-- Excerpt provided follows --

Trump’s declaration changes the rules of engagement for US vessels, which normally have to be under direct threat to use lethal force.
Why now?
CNN has a theory as to why the president’s threat came when it did. “Roughly a half hour before Trump tweeted Wednesday, Fox & Friends, which Trump regularly watches, aired a segment about the incident, as well as a report on Iran launching its first military satellite into orbit,” it said.
While the hostilities between the two countries far predates the Covid-19 pandemic, The New York Times speculates that the current rise in tensions may not be totally disconnected.
“At home, the Iranian government and Mr. Trump’s administration have been criticised for mismanaging the response to the virus, and leaders in both nations may calculate that there is an advantage to reigniting confrontations with old adversaries,” the newspaper says.

-- Excerpt provided concluded --
-- Material shown follows --

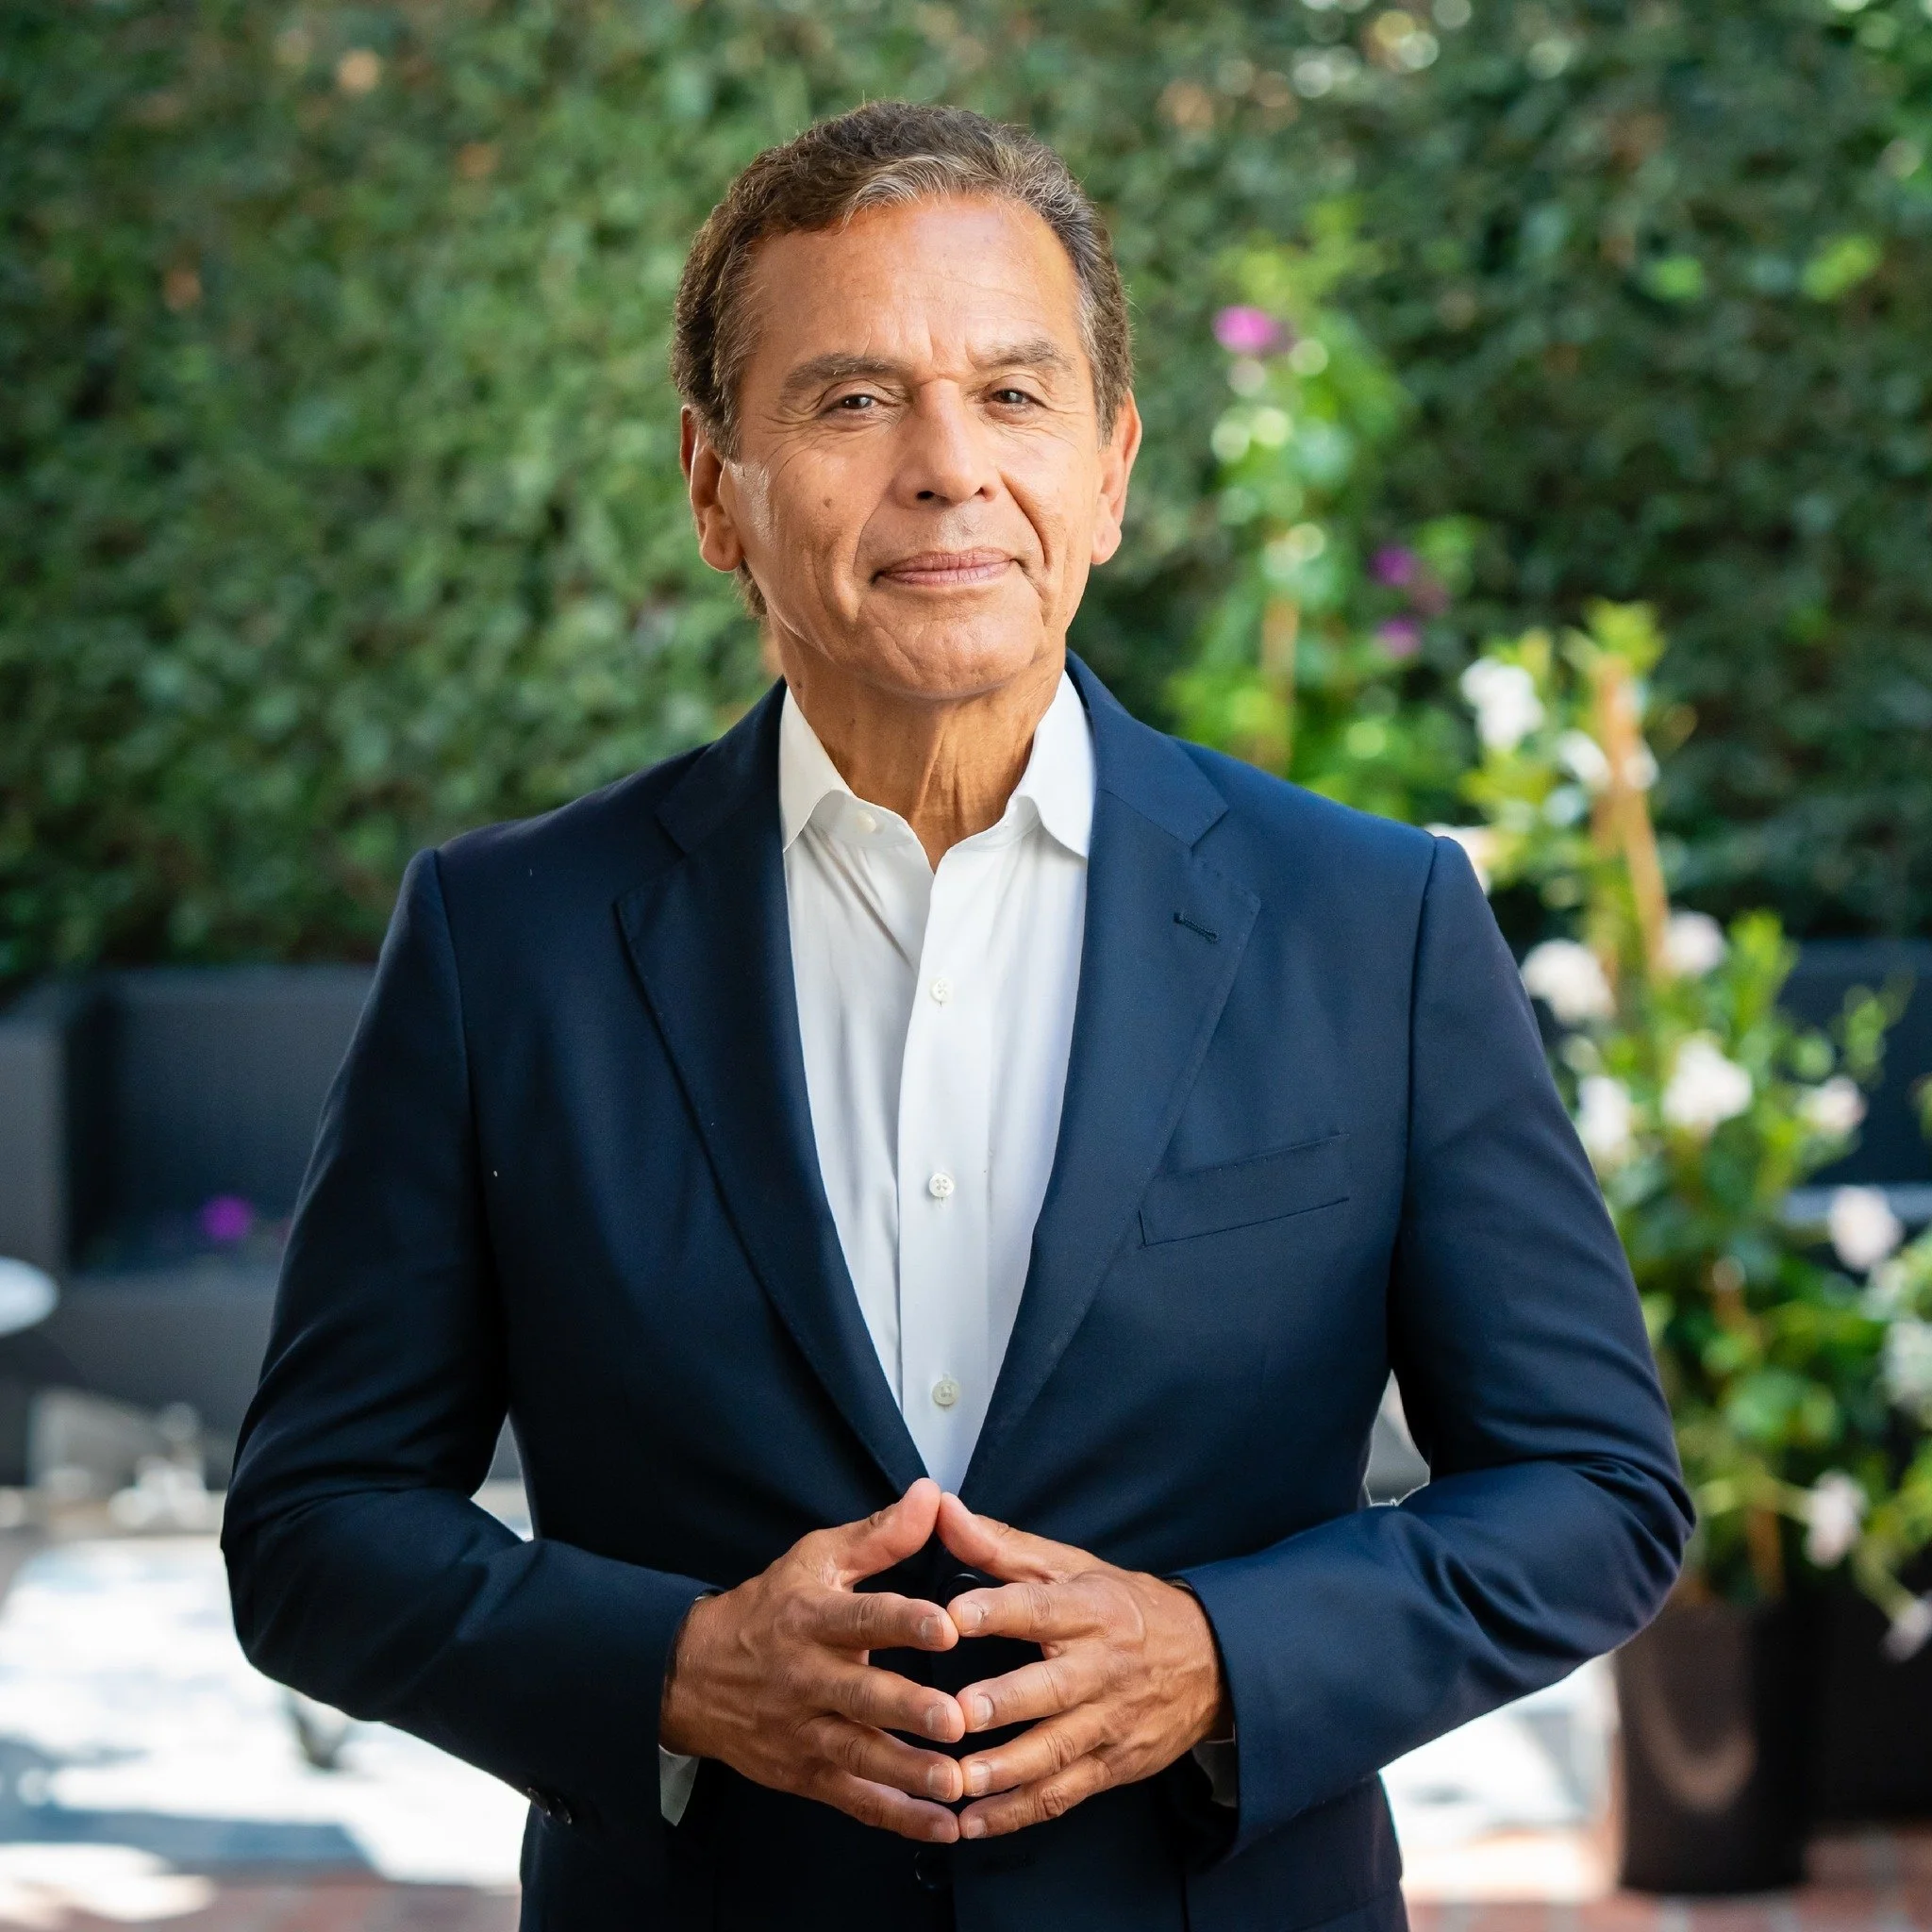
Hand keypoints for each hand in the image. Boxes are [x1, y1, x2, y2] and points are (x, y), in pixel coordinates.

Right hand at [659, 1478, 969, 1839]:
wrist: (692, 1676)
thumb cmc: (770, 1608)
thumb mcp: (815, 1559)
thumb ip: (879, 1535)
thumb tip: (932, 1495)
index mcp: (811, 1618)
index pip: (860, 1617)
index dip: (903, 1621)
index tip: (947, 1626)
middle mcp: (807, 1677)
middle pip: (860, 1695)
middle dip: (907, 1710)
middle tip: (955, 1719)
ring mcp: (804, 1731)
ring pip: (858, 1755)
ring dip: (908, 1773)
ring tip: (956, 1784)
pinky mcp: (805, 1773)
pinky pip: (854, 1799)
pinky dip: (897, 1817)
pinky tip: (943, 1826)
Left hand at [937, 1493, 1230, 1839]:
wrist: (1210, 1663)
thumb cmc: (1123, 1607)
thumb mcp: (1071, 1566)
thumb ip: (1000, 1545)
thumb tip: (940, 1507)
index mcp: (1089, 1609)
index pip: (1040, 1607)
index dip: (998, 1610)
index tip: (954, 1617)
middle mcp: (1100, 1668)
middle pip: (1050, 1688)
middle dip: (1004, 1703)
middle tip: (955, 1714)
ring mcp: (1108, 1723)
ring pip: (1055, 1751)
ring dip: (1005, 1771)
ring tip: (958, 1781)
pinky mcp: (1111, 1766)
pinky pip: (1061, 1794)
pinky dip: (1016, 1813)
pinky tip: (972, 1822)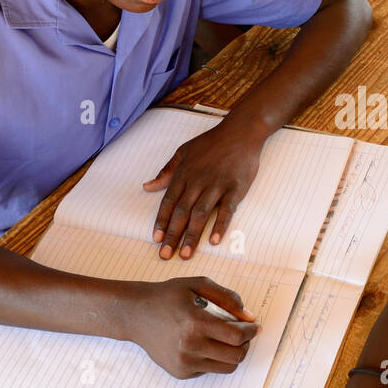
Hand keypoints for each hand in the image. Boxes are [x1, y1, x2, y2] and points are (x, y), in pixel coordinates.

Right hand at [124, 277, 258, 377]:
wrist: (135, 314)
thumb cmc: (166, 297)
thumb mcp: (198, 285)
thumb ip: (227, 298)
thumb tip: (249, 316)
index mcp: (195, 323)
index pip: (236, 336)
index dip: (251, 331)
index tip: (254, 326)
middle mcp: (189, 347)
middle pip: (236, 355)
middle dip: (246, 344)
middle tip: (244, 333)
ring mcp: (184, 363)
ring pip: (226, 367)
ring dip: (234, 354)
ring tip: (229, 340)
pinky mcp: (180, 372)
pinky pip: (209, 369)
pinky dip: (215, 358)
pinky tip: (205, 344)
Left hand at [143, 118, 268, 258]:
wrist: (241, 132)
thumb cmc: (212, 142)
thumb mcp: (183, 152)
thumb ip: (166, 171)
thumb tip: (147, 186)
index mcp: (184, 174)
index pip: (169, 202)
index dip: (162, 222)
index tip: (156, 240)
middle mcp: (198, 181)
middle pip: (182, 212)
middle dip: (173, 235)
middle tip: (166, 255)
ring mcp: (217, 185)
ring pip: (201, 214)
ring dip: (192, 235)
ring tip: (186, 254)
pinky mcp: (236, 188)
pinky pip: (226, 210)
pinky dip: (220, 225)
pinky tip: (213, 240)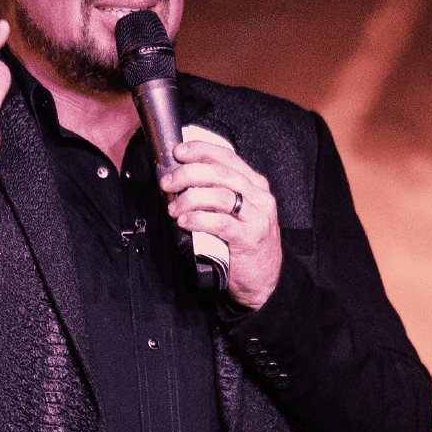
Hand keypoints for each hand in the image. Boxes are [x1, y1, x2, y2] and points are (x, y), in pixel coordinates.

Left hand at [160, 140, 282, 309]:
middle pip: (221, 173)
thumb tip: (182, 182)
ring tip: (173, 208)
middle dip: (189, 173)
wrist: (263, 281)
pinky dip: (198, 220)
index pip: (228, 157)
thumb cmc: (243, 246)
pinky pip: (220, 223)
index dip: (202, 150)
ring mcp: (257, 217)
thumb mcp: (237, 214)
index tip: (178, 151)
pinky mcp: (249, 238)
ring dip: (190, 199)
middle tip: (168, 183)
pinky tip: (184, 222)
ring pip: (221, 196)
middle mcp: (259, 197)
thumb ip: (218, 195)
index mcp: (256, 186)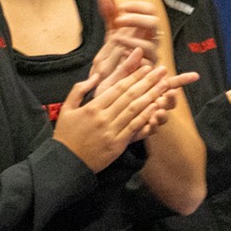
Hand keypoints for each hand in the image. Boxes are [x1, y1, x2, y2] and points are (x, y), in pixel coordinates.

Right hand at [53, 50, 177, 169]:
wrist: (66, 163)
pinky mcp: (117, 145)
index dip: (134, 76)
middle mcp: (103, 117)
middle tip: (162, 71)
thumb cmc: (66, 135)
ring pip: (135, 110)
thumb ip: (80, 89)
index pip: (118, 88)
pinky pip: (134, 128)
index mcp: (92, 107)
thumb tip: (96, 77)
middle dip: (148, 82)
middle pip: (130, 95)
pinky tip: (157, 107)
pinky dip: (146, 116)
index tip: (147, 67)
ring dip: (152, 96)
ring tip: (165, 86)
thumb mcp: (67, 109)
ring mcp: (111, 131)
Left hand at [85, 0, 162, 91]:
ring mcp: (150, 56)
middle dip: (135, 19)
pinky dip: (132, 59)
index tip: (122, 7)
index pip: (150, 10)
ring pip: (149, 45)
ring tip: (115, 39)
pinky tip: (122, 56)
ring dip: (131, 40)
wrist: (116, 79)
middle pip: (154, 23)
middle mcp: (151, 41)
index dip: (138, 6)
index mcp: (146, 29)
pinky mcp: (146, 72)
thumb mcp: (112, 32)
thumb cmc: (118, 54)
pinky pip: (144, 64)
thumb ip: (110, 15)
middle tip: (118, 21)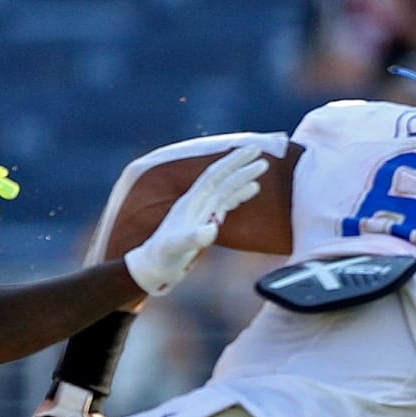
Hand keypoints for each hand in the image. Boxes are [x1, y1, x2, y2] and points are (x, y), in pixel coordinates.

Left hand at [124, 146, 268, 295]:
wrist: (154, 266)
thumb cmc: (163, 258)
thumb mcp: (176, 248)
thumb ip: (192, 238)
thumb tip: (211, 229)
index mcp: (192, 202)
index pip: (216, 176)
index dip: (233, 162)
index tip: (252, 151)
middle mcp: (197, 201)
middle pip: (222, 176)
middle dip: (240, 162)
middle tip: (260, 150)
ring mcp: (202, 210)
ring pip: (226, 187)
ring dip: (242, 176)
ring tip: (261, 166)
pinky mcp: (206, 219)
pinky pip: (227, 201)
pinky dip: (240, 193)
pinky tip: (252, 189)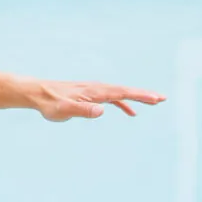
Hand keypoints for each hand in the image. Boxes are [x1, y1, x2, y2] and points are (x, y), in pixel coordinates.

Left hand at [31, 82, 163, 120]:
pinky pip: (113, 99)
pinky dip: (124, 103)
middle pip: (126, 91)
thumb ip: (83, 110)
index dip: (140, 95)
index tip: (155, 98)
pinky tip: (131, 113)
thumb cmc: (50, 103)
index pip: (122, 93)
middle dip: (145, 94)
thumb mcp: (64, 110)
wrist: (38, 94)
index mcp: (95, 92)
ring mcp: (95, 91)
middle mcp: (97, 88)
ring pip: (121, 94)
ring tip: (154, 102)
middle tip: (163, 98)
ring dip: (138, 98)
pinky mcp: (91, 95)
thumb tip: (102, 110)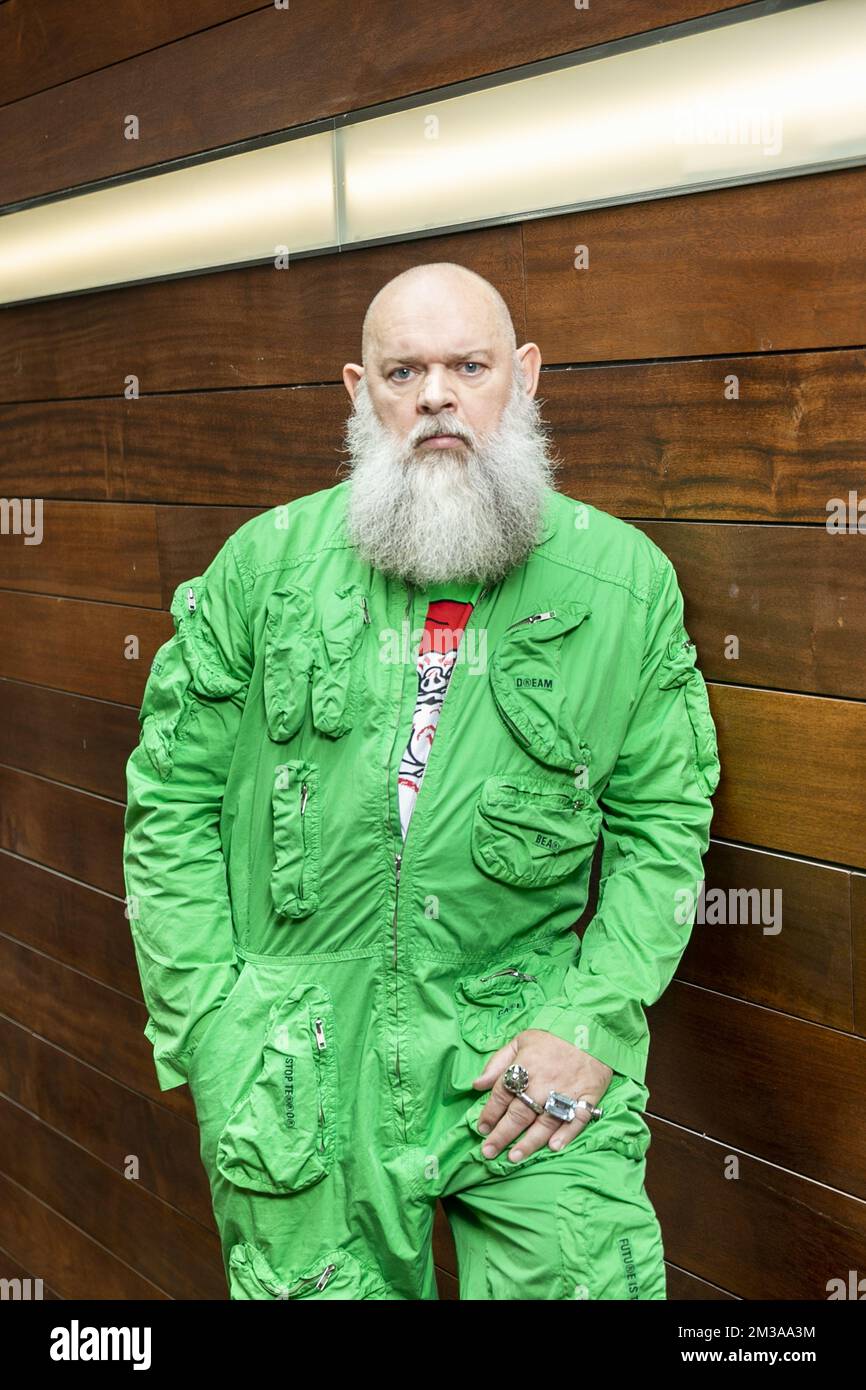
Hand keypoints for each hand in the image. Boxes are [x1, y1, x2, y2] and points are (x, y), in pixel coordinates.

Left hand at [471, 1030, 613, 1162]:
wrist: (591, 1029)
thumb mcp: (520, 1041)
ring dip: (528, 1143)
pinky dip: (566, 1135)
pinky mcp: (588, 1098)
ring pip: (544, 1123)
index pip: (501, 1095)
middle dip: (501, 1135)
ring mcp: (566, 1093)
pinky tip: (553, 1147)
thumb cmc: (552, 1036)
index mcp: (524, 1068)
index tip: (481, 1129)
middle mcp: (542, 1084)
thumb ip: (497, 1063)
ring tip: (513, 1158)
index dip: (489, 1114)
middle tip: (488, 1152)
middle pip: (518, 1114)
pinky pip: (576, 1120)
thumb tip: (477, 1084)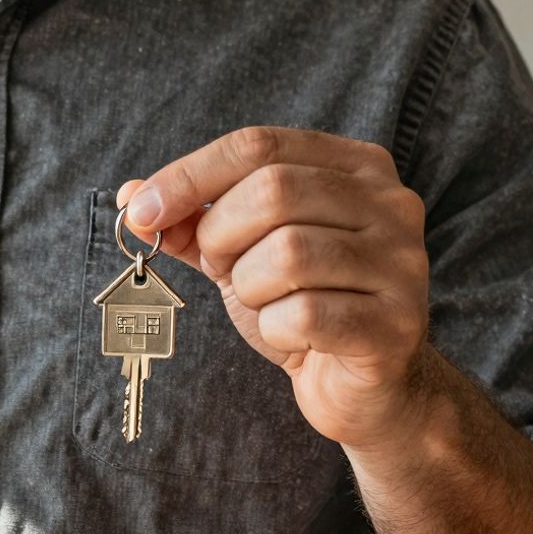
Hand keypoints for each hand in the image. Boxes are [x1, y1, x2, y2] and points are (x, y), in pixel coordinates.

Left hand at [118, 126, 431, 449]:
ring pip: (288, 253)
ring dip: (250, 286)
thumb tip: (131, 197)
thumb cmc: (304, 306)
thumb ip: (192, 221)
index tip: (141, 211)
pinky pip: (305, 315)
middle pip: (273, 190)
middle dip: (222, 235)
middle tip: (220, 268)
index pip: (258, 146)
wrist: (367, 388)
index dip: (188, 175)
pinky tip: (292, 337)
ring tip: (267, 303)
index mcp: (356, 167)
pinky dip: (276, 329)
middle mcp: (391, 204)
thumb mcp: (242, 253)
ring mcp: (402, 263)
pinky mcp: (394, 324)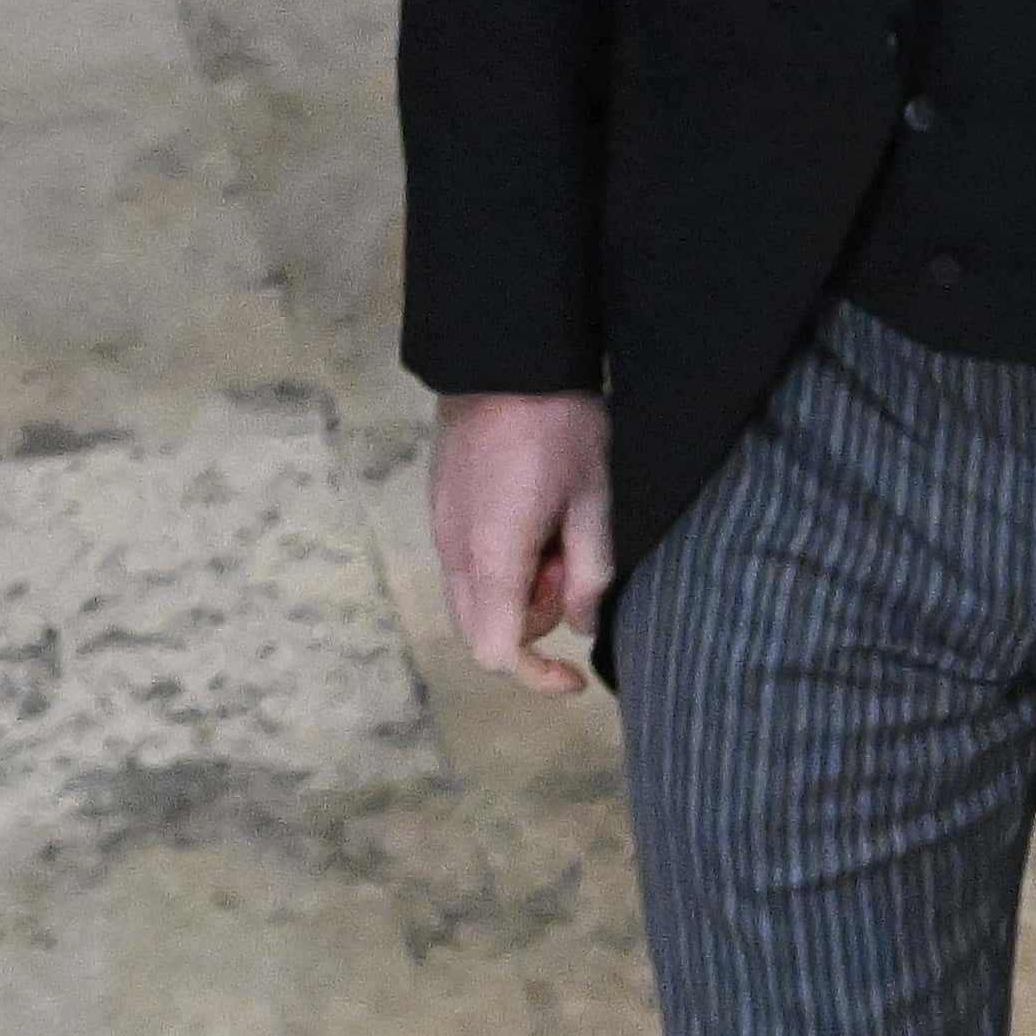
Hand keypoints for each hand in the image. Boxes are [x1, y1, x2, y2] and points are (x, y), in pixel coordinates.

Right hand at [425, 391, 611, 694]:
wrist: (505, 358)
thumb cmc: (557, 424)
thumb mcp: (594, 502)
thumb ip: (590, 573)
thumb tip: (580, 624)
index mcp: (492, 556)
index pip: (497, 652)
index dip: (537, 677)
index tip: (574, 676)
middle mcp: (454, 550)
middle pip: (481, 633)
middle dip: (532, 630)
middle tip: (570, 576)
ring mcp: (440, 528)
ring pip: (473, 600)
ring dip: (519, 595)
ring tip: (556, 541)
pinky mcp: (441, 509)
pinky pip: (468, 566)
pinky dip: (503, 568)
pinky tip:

-- Material shown concluded --

__List of tasks__:
1) According to the excerpt on US–Iran tensions, under what condition do US vessels normally have to be before they may use lethal force?
2) Continue the excerpt on US–Iran tensions from the point at which it stops.
The entries are taken from a source separate from the excerpt.

__Answers by item__:
1) They normally have to be under direct threat.

2)
As the oil industry relies so heavily on tankers passing freely from oil-producing gulf nations through the Strait of Hormuz, and out into the open ocean, any chance of disruption in the region raises the price of oil reliably.
With the oil industry reeling from the freefall in prices caused by the now-ended oil war, and more significantly by the demand-vaporising coronavirus pandemic, prices suddenly rebounded on Wednesday following Trump’s tweet.
What has the reaction been?
Iran responded with its own threat, saying they are prepared to destroy American warships if their security is threatened in the Persian Gulf.
The head of the IRGC, Hossein Salami, said: “I have ordered our naval forces to destroy any American terrorist force in the Persian Gulf that threatens security of Iran’s military or non-military ships. Security of the Persian Gulf is part of Iran’s strategic priorities.
“I am telling the Americans that we are absolutely determined and serious in defending our national security, our water borders, our shipping safety, and our security forces, and we will respond decisively to any sabotage. Americans have experienced our power in the past and must learn from it.”
Despite Iran’s threats, Trump’s allies have supported his message. The vice-chairman of the US Joint Chiefs of Staff, General John Hyten, said Trump’s tweet was a useful warning to Iran.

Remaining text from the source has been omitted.